An attempt to use software to help prevent gun crime in Chicago did not save lives, according to a study.
In 2013, the city’s police began using algorithms to create a list of people deemed to be most at risk of being shot dead. But the effort had no impact on homicide rates, the report said. Rather, those on the list were more likely to face arrest themselves.
The police defended the tech saying its predictive power has since improved.
The report was carried out by the Rand Corporation, a public policy-focused research body, and was published in the Journal of Experimental Criminology.
Both the police and the software’s developer – the Illinois Institute of Technology – co-operated with Rand’s evaluation.
The so-called “predictive policing” initiative was based on the idea that potential victims of gun crime could be identified by building a social network model.

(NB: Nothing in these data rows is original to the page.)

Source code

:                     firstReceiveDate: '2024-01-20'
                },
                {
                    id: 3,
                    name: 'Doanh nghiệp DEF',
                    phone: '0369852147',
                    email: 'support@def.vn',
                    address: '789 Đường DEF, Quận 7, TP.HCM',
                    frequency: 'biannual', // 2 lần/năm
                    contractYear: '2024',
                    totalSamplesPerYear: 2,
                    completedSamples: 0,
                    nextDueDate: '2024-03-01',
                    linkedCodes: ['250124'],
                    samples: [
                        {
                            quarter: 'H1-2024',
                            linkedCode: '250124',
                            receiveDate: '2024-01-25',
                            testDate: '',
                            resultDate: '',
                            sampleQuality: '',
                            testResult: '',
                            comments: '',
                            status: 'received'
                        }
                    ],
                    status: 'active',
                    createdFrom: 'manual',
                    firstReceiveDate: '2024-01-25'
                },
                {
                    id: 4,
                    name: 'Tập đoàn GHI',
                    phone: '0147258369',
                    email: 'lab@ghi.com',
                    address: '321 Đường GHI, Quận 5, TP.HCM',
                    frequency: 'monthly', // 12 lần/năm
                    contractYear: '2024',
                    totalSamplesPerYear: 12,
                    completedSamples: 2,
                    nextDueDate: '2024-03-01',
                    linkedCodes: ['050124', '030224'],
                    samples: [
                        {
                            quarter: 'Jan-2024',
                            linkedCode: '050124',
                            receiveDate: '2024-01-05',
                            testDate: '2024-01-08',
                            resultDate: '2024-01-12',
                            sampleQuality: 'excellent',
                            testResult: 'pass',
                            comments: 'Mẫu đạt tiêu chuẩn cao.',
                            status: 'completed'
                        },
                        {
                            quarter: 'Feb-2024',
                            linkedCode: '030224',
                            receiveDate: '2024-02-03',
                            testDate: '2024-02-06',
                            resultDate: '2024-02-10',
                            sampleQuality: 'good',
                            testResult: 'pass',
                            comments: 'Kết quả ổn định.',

Specifically, the software calculated a person’s risk factor on the basis of two variables:
- how many times they had been arrested with others who had later themselves become gun crime victims
- the number of relationships they had to intermediaries who had been arrested with people who had become homicide victims
This resulted in a total of 426 people being identified as “high risk” in March 2013. They were placed on a register called the Strategic Subjects List (SSL).
The researchers said their analysis of the gun crime that followed indicated that being on the list made no difference to people’s chances of being shot or killed. Neither was there any impact on overall homicide levels, they added.
But they said the SSL’s members became more likely to be arrested for the shootings of others.
“The effect size was rather large… 2.88 times more likely than their matched counterparts,” the study said.